##### Recorded information

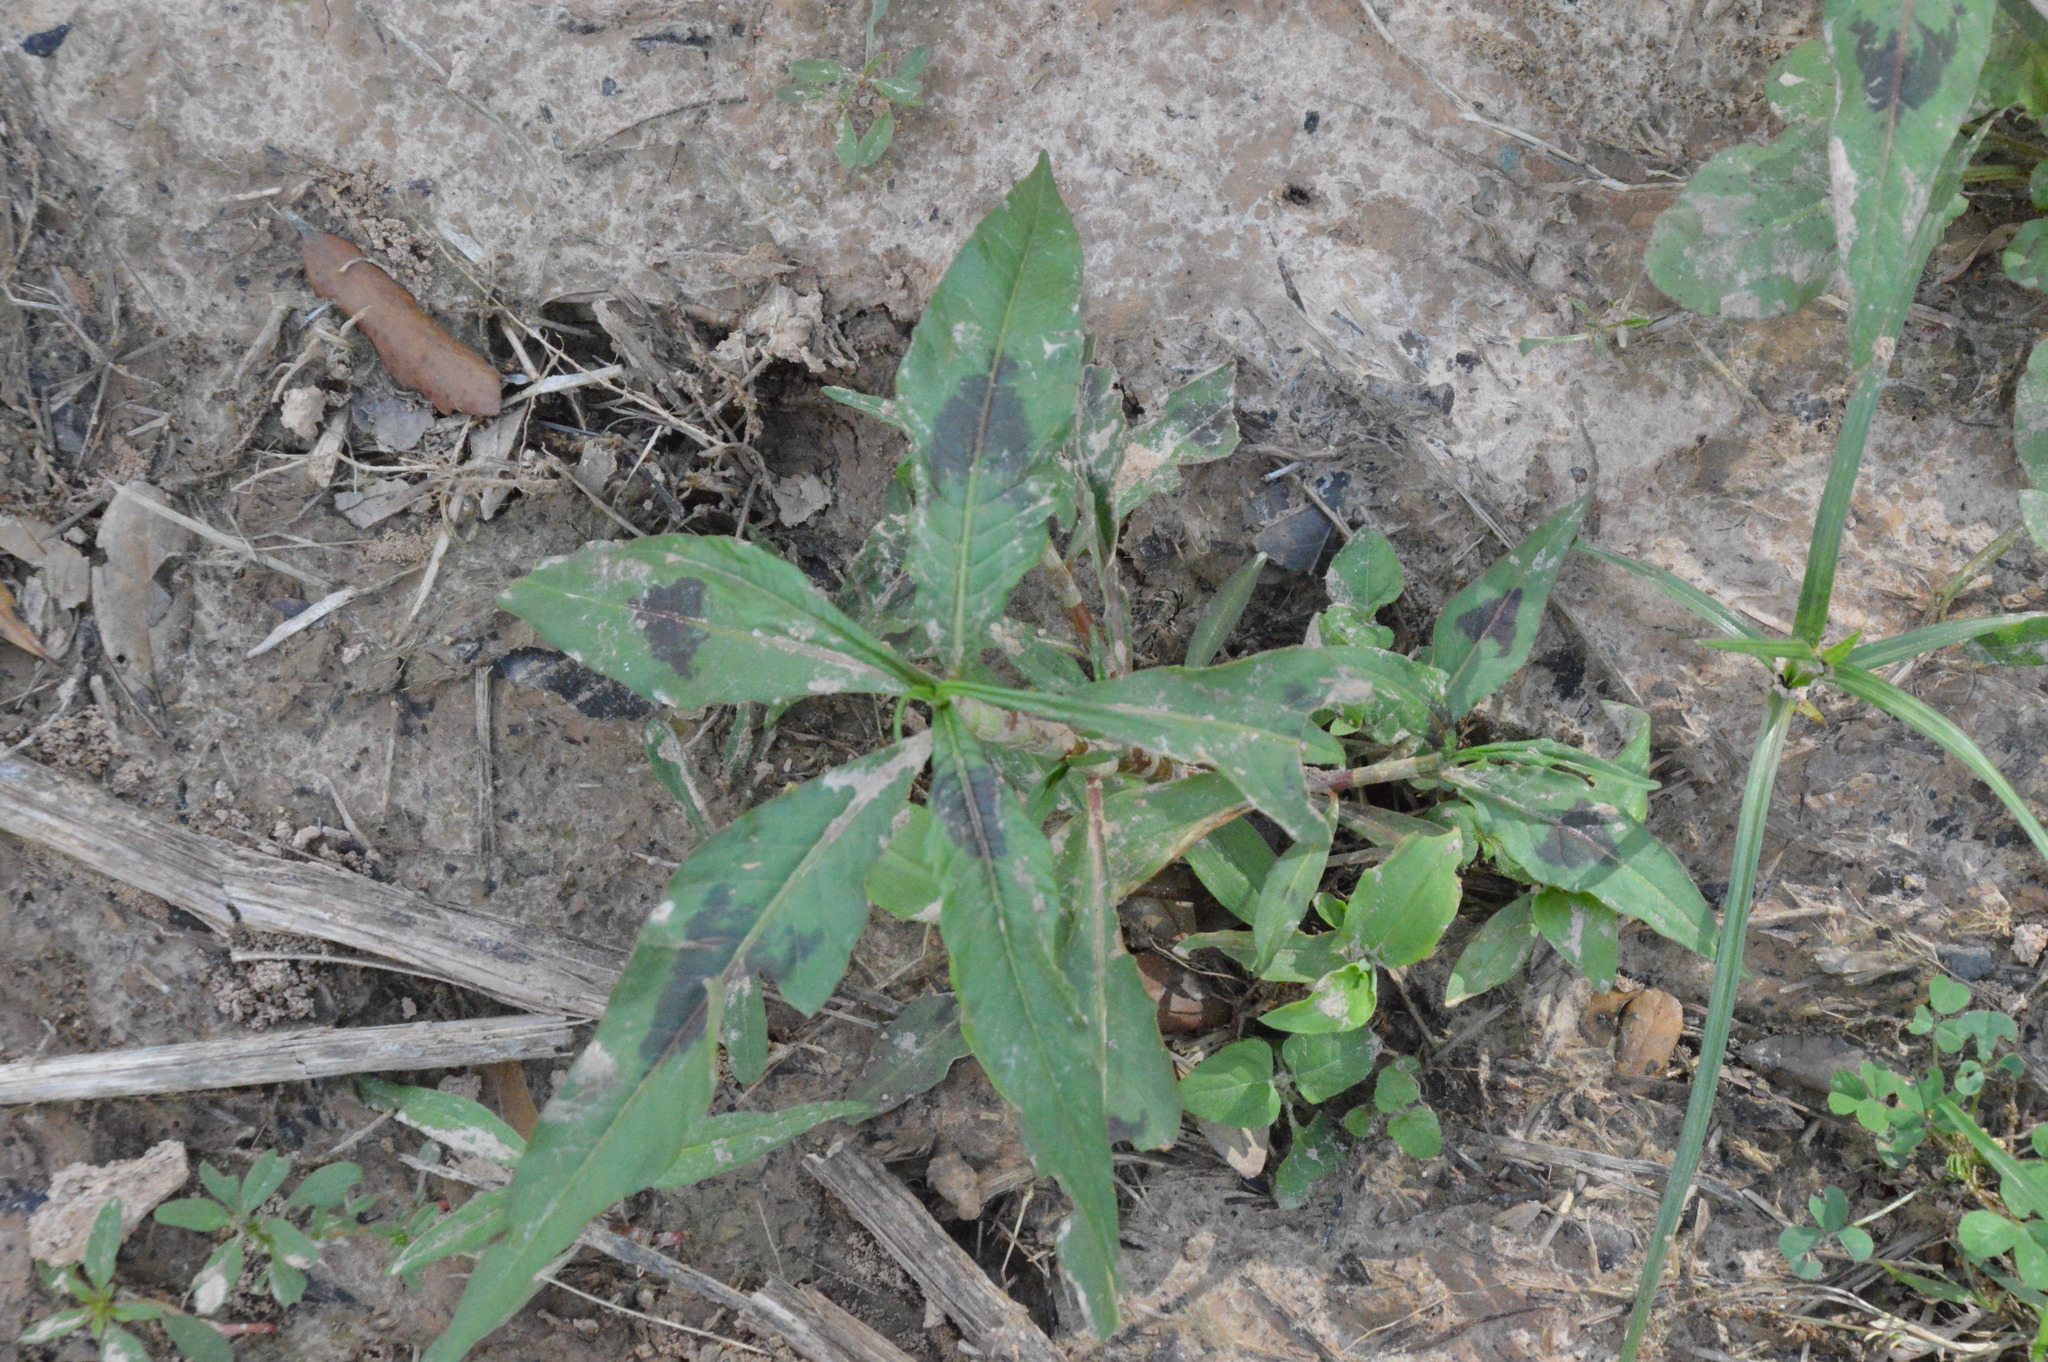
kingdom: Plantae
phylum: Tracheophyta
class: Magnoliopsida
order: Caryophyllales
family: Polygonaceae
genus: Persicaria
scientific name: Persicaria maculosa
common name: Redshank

##########

* _Directive_: Write out the lines above again, substituting "vernacular name" for "common name" and changing nothing else. Leave out the pictures.

* _Response to the task_:
kingdom: Plantae
phylum: Tracheophyta
class: Magnoliopsida
order: Caryophyllales
family: Polygonaceae
genus: Persicaria
scientific name: Persicaria maculosa
vernacular name: Redshank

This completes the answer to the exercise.